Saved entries
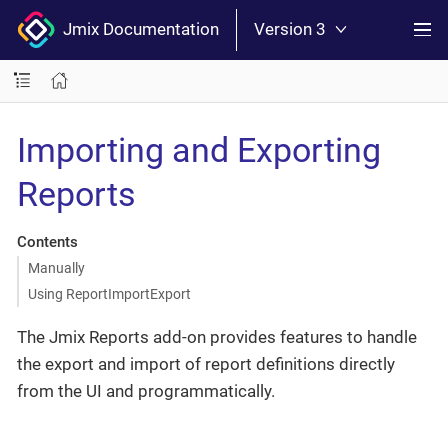
Jmix Documentation
Version 3
Importing and Exporting
Reports
Contents
Manually
Using ReportImportExport
The Jmix Reports add-on provides features to handle
the export and import of report definitions directly
from the UI and programmatically.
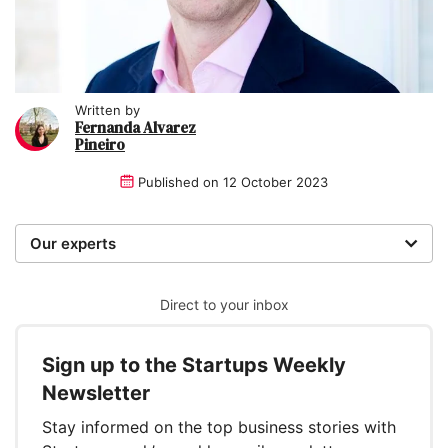
Written by
Fernanda Alvarez
Pineiro
Published on
12 October 2023
Our experts
We are a team of writers, experimenters and
researchers providing you with the best advice with
Direct to your inbox
zero bias or partiality.
Sign up to the Startups Weekly
Written and reviewed by:
Newsletter
Fernanda Alvarez Pineiro
Stay informed on the top business stories with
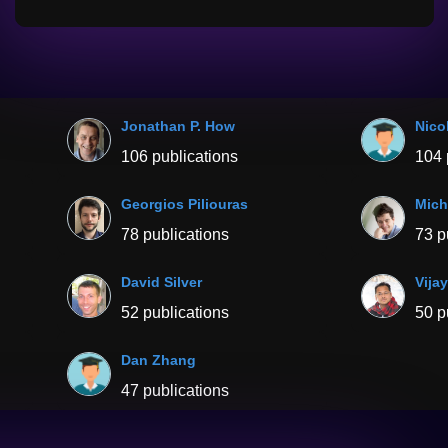
Jonathan P. How
Nico
106 publications
104 
Georgios Piliouras
Mich
78 publications
73 p
David Silver
Vija
52 publications
50 p
Dan Zhang
47 publications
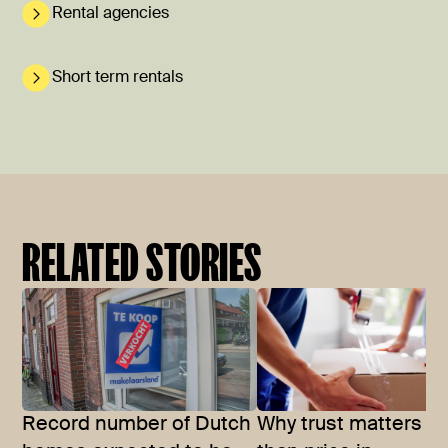
Rental agencies
Short term rentals
RELATED STORIES
Record number of Dutch
Why trust matters m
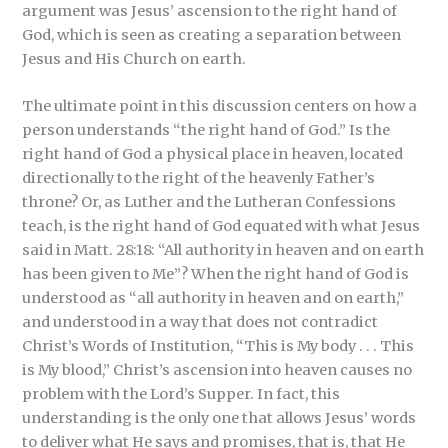
argument was Jesus’ ascension to the right hand of
God, which is seen as creating a separation between
Jesus and His Church on earth.
The ultimate point in this discussion centers on how a
person understands “the right hand of God.” Is the
right hand of God a physical place in heaven, located
directionally to the right of the heavenly Father’s
throne? Or, as Luther and the Lutheran Confessions
teach, is the right hand of God equated with what Jesus
said in Matt. 28:18: “All authority in heaven and on earth
has been given to Me”? When the right hand of God is
understood as “all authority in heaven and on earth,”
and understood in a way that does not contradict
Christ’s Words of Institution, “This is My body . . . This
is My blood,” Christ’s ascension into heaven causes no
problem with the Lord’s Supper. In fact, this
understanding is the only one that allows Jesus’ words
to deliver what He says and promises, that is, that He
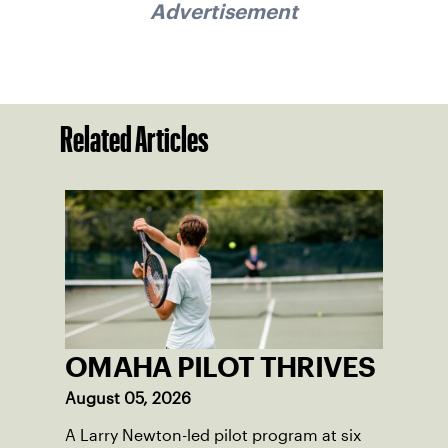
Advertisement
Related Articles
OMAHA PILOT THRIVES
August 05, 2026
A Larry Newton-led pilot program at six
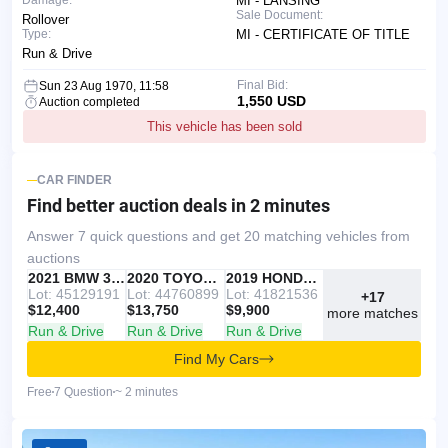
Damage:
MI - LANSING
Sale Document:
Rollover
Type:
MI - CERTIFICATE OF TITLE
Run & Drive
Final Bid:
Sun 23 Aug 1970, 11:58
1,550 USD
Auction completed
This vehicle has been sold
CAR FINDER
Find better auction deals
in 2 minutes
Answer 7 quick questions and get 20 matching vehicles from
auctions
IAAI
RECOMMENDED
2021 BMW 330I
IAAI
2020 TOYOTA RAV4
Copart
2019 HONDA ACCORD
Lot: 45129191
Lot: 44760899
Lot: 41821536
+17
$12,400
$13,750
$9,900
more matches
Run & Drive
Run & Drive
Run & Drive
Find My Cars
Free
7 Question
~ 2 minutes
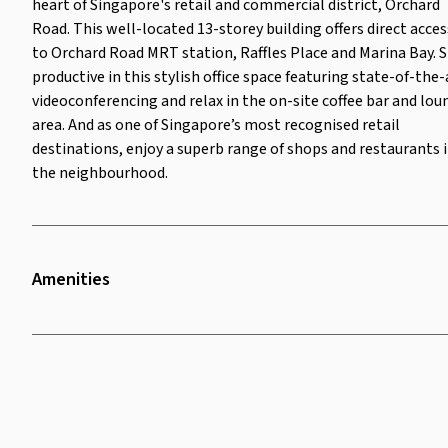
heart of Singapore's retail and commercial district, Orchard
destinations, enjoy a superb
Road. This well-located 13-storey building offers direct acces
range of shops and restaurants in
the neighbourhood.
to Orchard Road MRT station, Raffles Place and Marina Bay. 
productive in this stylish office space featuring state-of-the-
videoconferencing and relax in the on-site coffee bar and lou
area. And as one of Singapore’s most recognised retail
destinations, enjoy a superb range of shops and restaurants 
the neighbourhood.
Amenities
Twenty Four Seven Access
Security Surveillance
Lounge Area
Bike Rack
Parking
Television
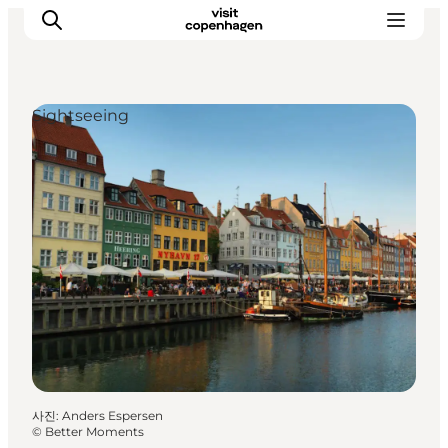
Sightseeing
관광 및 체험
음식과 음료
사진
:
Anders Espersen
©
Better Moments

# Activity
Wherever the word "from" appears in a line of the data, copy that line.

# Reply to the task
from the UI and programmatically.
Answer 7 quick questions and get 20 matching vehicles from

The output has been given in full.